=== O que fazer ===
a – Transcreva palavra por palavra a parte do trecho para leitura que vai de "A volta por cima (Wilson" até "jornalística dessa trajetória.", com as duas extremidades incluídas.
b – Reescreva somente as linhas da listagem entre a que contém "e Promotional Price" e a que contém "ce (but only", inclusive. Troque "additional" por "extra" e deixe todo o resto igual.

=== Trecho para leitura ===
▶
A volta por cima (Wilson Tadeu)

"A volta por cima", de Wilson Tadeu, é, de certa forma, o contraponto ao artigo de jornal "A volta por baixo", em que o órgão de imprensa do Sul procurava desmerecer o Estado do Amapá e José Sarney no processo eleitoral que culminou em sua eleição ao Senado Federal em 1990. O autor traz uma visão jornalística dessa trajetória.
(Apresentação do livro)

A obra busca a valorização da história regional, com a premissa de descobertas interessantes e importantes em páginas esquecidas na sociedade, tendo um discurso de aprendizagem e inspiração para a atualidade. Nessa proposta, inicia com três textos instigantes sobre o Amapá:
 
"O descobrimento do Amazonas em 1499" faz referências a expedição de Américo Vespúcio, que passou pela costa amapaense e registrou o fato em uma carta a Lorenzo di Pier Francesco de Médice (documento guardado na Biblioteca Pública de Nova Iorque), sugestionando a descoberta do Brasil pelo litoral amapaense. E a história do descobrimento se repetiu também com Vicente Pinzon, que teria feito expedição no mesmo litoral em janeiro de 1500. Não é surpreendente que o Amapá poderia, de fato e direito, ser considerado o primeiro ponto de avistamento das terras brasileiras! Enfim, os navegadores eram espanhóis e a pompa ficou para o português Cabral em sua mega e badalada expedição.
◀
=== Dados fornecidos ===
▶
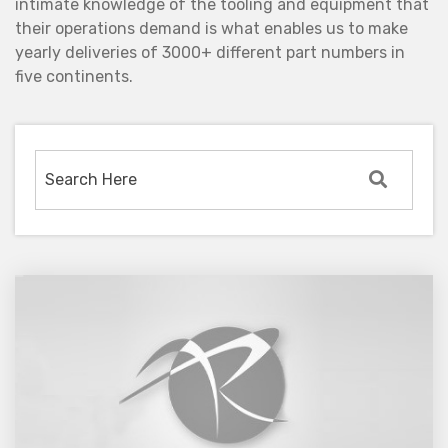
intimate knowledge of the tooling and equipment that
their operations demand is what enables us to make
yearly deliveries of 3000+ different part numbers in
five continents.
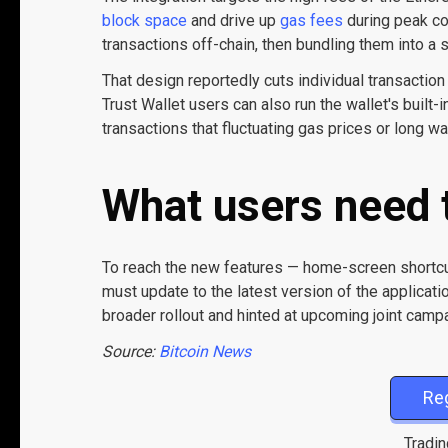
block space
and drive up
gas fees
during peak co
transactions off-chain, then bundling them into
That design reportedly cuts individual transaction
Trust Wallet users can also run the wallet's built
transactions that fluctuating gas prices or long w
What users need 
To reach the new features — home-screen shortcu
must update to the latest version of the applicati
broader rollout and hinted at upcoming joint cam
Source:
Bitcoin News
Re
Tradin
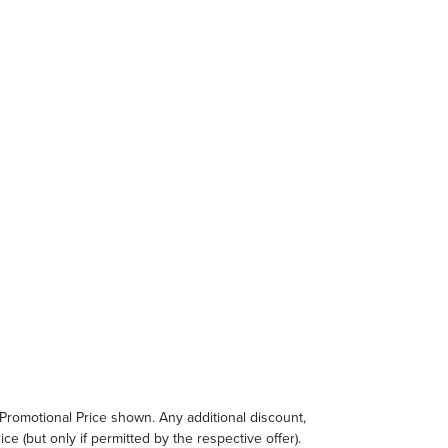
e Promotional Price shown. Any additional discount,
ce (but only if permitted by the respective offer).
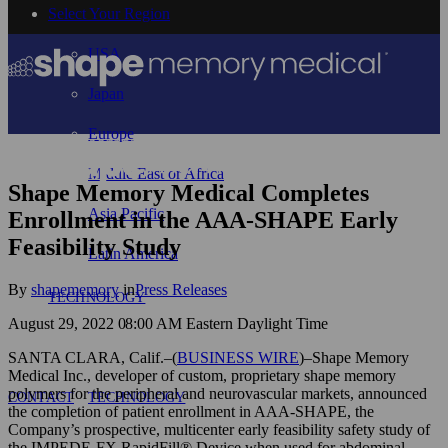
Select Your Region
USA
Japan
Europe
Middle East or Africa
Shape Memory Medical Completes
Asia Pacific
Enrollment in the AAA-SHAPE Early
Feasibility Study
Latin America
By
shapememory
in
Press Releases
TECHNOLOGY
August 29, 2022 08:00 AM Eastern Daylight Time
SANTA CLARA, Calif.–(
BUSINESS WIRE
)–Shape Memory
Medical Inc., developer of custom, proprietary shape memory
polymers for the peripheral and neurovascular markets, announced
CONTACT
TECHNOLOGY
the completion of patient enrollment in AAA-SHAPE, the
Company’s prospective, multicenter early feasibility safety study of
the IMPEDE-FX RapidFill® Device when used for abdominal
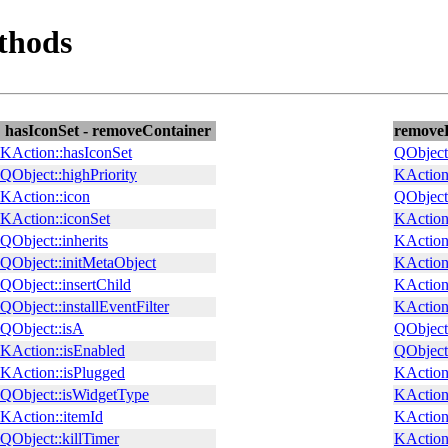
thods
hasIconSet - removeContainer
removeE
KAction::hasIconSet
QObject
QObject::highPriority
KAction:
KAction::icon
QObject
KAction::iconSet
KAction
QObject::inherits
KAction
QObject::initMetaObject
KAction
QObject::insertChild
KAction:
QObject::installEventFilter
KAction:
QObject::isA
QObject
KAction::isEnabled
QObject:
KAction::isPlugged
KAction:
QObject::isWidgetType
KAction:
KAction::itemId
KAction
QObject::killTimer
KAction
◀
=== Respostas ===
a –
A volta por cima (Wilson Tadeu)

"A volta por cima", de Wilson Tadeu, é, de certa forma, o contraponto ao artigo de jornal "A volta por baixo", em que o órgão de imprensa do Sul procurava desmerecer o Estado do Amapá e José Sarney no processo eleitoral que culminou em sua eleição ao Senado Federal em 1990. O autor traz uma visão jornalística dessa trajetória.

b –
e Promotional Price shown. Any extra discount,
ce (but only if permitted by the respective offer).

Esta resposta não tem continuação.